Our treatment programs protect equipment, reduce energy demand, and save water. So what could some ideas be for these projects?

Now if you start by saying, “Let’s reduce costs by lowering chemical dosage rates,” you may be stepping over dollars to pick up pennies.

In boiler houses, the major expenditure is in fuel. A 1 or 2% reduction in fuel could easily pay for your chemical program. Could you increase the cycles on a boiler through reverse osmosis makeup rather than softened water? Could you recover more valuable condensate and return it as feedwater? Could you add a blowdown heat recovery system to reduce the amount of heat going down the drain?

Cooling water systems remove heat from a process. For this to occur efficiently, the heat transfer surfaces need to be kept clean.
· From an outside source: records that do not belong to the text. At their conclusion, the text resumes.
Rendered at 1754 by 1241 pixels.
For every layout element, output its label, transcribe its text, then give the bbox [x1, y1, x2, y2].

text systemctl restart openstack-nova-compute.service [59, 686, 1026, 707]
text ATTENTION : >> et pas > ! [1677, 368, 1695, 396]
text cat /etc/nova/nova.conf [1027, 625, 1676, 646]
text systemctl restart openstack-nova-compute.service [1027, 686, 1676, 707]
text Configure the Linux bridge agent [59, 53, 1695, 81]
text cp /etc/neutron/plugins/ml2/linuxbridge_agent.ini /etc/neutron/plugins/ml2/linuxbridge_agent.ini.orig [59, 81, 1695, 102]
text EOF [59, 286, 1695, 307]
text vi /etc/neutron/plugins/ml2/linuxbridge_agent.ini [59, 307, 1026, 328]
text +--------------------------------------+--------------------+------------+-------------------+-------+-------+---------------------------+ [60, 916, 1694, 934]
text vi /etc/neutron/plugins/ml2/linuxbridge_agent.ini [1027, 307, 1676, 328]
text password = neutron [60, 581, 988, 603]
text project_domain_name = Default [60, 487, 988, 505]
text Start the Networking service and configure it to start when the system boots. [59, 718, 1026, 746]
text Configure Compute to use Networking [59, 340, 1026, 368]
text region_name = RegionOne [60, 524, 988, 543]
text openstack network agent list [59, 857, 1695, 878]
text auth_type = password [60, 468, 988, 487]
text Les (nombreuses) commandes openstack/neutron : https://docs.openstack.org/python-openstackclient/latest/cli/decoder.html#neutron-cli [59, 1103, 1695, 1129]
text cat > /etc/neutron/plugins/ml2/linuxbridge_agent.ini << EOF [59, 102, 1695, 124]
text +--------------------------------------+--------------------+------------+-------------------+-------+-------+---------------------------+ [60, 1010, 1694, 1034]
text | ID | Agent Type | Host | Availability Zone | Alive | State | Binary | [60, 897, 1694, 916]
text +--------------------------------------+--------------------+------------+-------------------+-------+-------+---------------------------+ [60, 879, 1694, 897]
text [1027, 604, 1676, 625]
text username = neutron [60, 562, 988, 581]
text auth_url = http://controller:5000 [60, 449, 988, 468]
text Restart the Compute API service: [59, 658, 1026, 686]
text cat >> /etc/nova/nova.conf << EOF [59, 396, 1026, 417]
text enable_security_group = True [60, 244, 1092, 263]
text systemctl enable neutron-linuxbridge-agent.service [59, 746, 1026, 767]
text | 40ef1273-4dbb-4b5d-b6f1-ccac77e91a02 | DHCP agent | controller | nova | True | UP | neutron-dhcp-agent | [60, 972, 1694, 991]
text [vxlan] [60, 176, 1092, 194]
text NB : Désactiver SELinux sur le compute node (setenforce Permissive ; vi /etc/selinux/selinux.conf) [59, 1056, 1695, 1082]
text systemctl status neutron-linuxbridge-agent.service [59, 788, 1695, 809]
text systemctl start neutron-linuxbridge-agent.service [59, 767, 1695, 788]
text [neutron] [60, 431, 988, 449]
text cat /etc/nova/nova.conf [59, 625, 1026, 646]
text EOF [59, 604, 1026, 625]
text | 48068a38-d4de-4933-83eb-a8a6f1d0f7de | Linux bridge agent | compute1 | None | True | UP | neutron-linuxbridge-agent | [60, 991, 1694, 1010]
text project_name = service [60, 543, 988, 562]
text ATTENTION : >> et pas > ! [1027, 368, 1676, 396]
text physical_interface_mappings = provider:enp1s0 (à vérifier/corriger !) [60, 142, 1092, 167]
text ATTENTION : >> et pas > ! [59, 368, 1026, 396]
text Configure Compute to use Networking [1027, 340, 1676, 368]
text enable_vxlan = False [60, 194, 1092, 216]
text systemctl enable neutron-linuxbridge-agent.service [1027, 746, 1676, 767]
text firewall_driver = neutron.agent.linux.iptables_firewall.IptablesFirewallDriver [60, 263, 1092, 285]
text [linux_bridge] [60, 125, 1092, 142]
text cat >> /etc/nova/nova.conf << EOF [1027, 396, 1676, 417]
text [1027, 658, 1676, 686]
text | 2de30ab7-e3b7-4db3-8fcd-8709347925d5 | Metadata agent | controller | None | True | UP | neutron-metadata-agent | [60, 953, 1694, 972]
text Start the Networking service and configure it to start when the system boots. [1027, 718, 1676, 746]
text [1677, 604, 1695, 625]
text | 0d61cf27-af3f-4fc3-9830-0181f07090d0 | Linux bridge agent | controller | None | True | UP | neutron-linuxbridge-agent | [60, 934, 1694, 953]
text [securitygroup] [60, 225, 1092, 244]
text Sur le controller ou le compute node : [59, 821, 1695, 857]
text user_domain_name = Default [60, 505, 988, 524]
A program that is being underfed and causing fouling of the heat exchanger tubes may be saving your customer money in chemical but costing them a lot in energy! In this case an increase in chemical usage could cause overall savings to the account.

It needs to be pointed out that additional automation may be a source of savings. I saw a competitor’s account who was replacing copper chiller tubes each year. The root cause was poor control and overfeed of the chlorine biocide. An investment in a simple ORP controller would save them thousands in repair costs each year!

So, my advice is, “Keep your eyes and ears open to improvement opportunities.” Be the consultant your customer will benefit from. There is great satisfaction to come from seeing your recommendations implemented and your customers being more satisfied with your services.